L’étude réalisée par trois professeurs soutient que les centres de la petite enfance québécois (CPE) peuvent avantager les enfants sur le plan des résultats scolaires mais leur nuisent au chapitre de la santé, de la criminalité et de la perception de la vie comparativement à ceux des autres provinces qui n’ont pas accès à ce genre de service.

Des experts qui ont aussi étudié le modèle québécois ont souligné les faiblesses de l’étude, qui peut induire en erreur les électeurs canadiens au sujet des programmes de garderie. Ils font remarquer que les auteurs de l’étude ont lié les comportements de tous les enfants de la province, même si la moitié d’entre eux ne fréquentent pas un CPE public.
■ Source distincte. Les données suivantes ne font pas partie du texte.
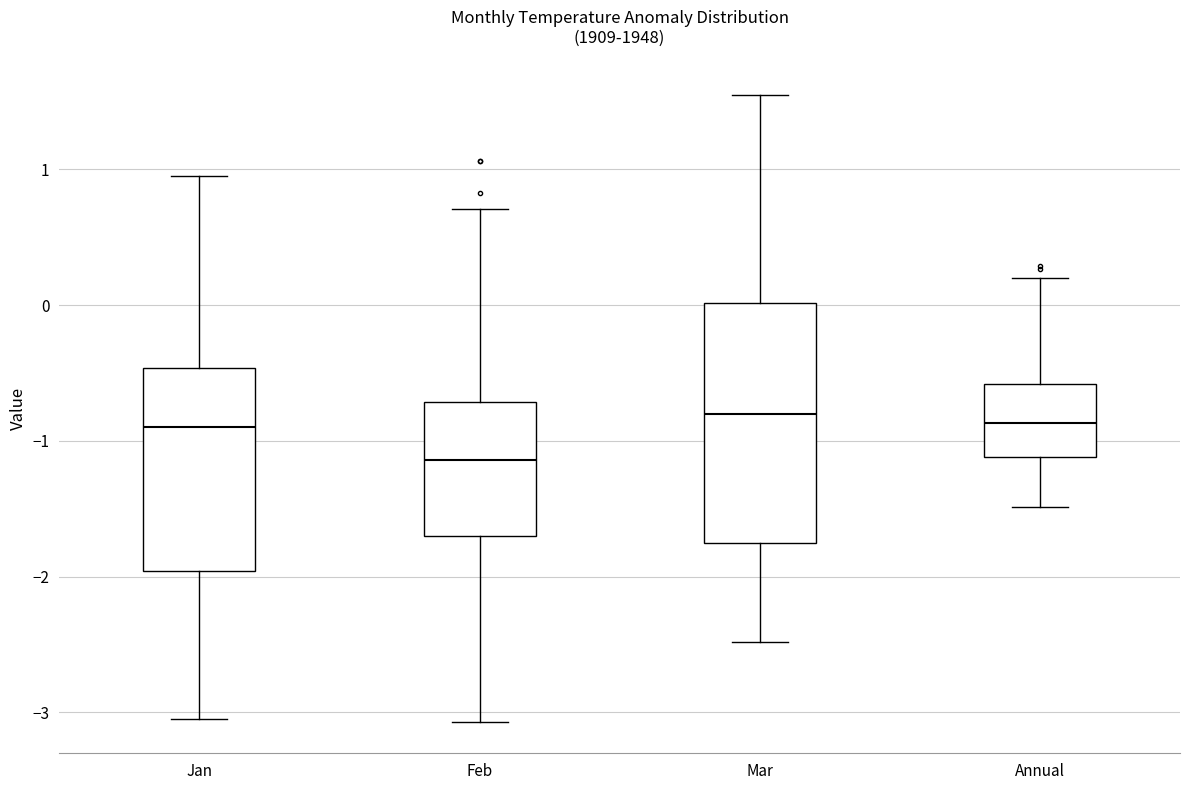

Reading left to right, transcribe this box plot: for each box, give where its median line is, the range the box spans, and where its two whiskers end, as read against the y-axis. The values are not printed on the chart, so give them approximately, as read against the axis.

Jan: median -0.9, box -2.0 to -0.5, whiskers -3.0 to 1.0
Feb: median -1.1, box -1.7 to -0.7, whiskers -3.1 to 0.7
Mar: median -0.8, box -1.7 to 0.0, whiskers -2.5 to 1.6
Annual: median -0.9, box -1.1 to -0.6, whiskers -1.5 to 0.2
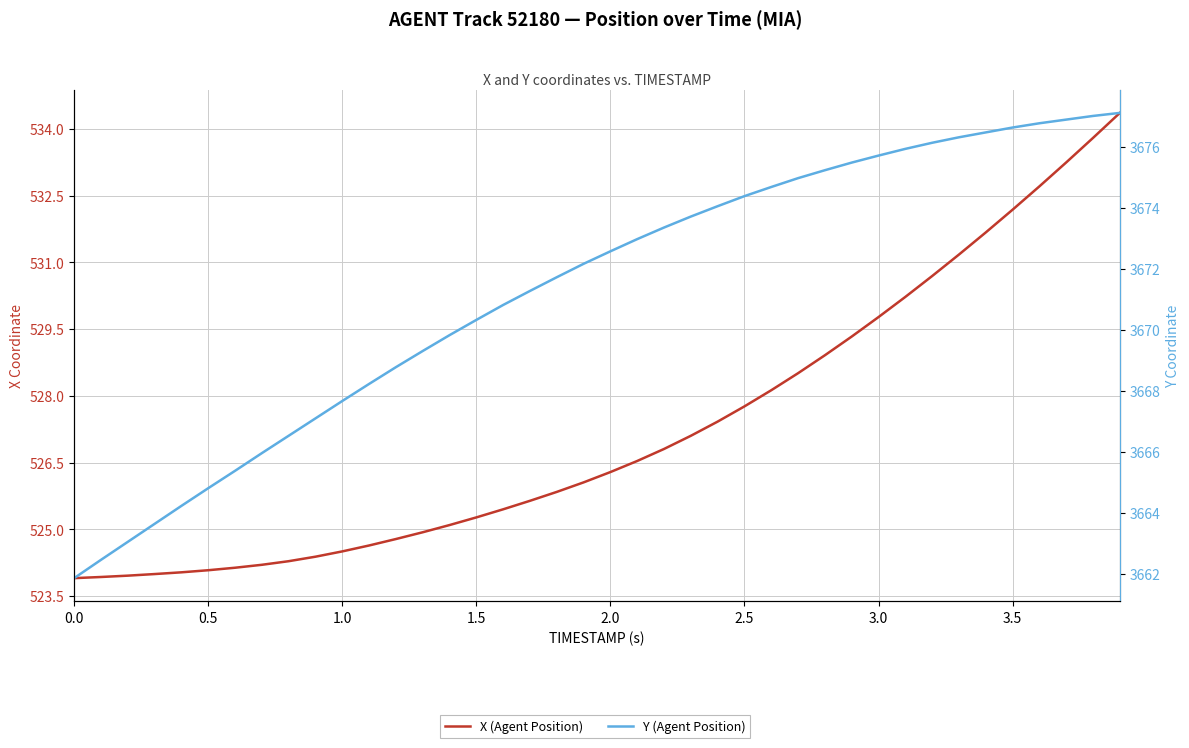

At 1.0, list the series in order from largest to smallest.

Y (Agent Position), X (Agent Position)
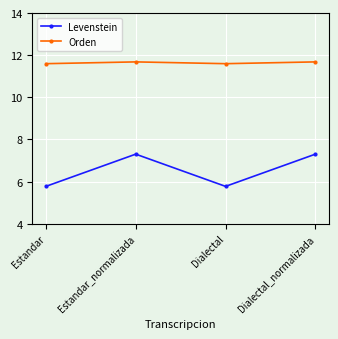

Which series has the largest total across all categories?

Orden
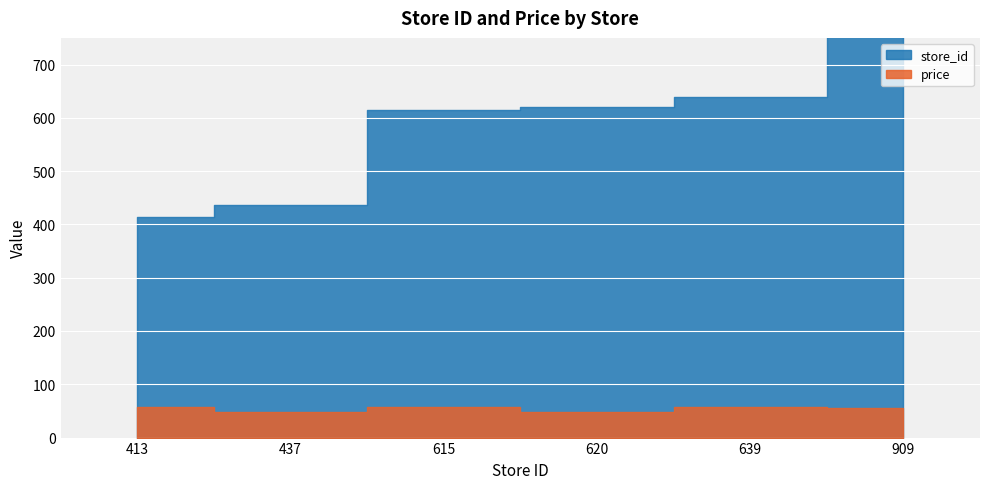

What is the value of the store_id point at the 3rd from the left?

615.0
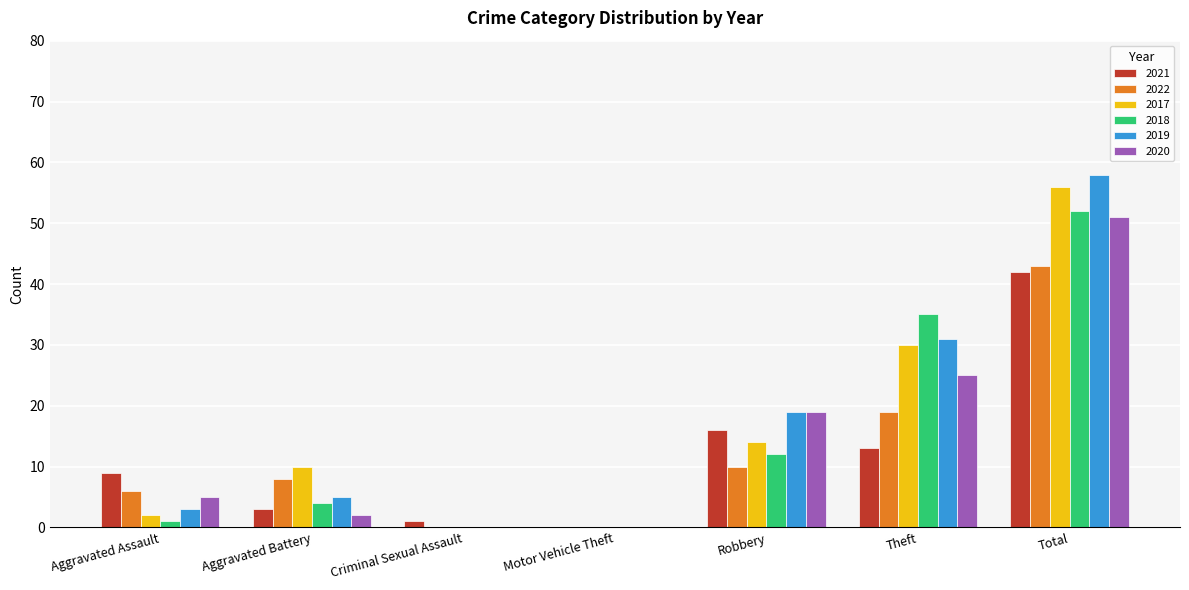

Reading left to right, list all the values displayed in this chart.

2021: 9	3	1	0	16	13	42
2022: 6	8	0	0	10	19	43
2017: 2	10	0	0	14	30	56
2018: 1	4	0	0	12	35	52
2019: 3	5	0	0	19	31	58
2020: 5	2	0	0	19	25	51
«Ils ont inclus tout le monde au Québec. Donc, ces résultats peuvent être influencés par ceux qui ne vont pas en garderie. On ne peut pas en conclure que leur comportement est influencé par le système de garderie, a souligné la professeure Christa Japel du département d’Éducation et formation spécialisées de l’UQÀM. Si la moitié des enfants ne vont pas en garderie, peut-on associer les garderies à ces augmentations insignifiantes sur l’échelle des comportements?»

Ce n’est pas la première fois que les professeurs Kevin Mulligan — qui a reconnu au Devoir qu’il conseillait les libéraux fédéraux sur divers sujets —, Michael Baker et Jonathan Gruber s’en prennent au système des CPE. Leur première étude sur le sujet, publiée en 2008, avait aussi soulevé la controverse.

Toutefois, leur nouvelle étude a été publiée au coeur de la campagne électorale au cours de laquelle le Nouveau Parti démocratique a promis d’établir un système national de garderie semblable à celui du Québec.

Dans une récente étude, l’économiste Pierre Fortin, de l’UQÀM, avait démontré que le programme des garderies avait aidé l’économie québécoise, accru la présence des femmes sur le marché du travail et augmenté les revenus des gouvernements fédéral et provincial. D’autres études estiment que le gouvernement récupère entre 1,50 $ et 3 $ pour chaque dollar investi dans le système des CPE.

Martha Friendly, la directrice du Child Resource and Reseach, dit que l’étude controversée aurait été valide si tous les enfants de la province allaient en garderie, ce qui est loin d’être le cas. «Il n’y a pas d’explications sur les raisons pour lesquelles leurs résultats sont si différents des autres études, a-t-elle dit. On peut se demander s’ils ont comparé des pommes à des oranges.»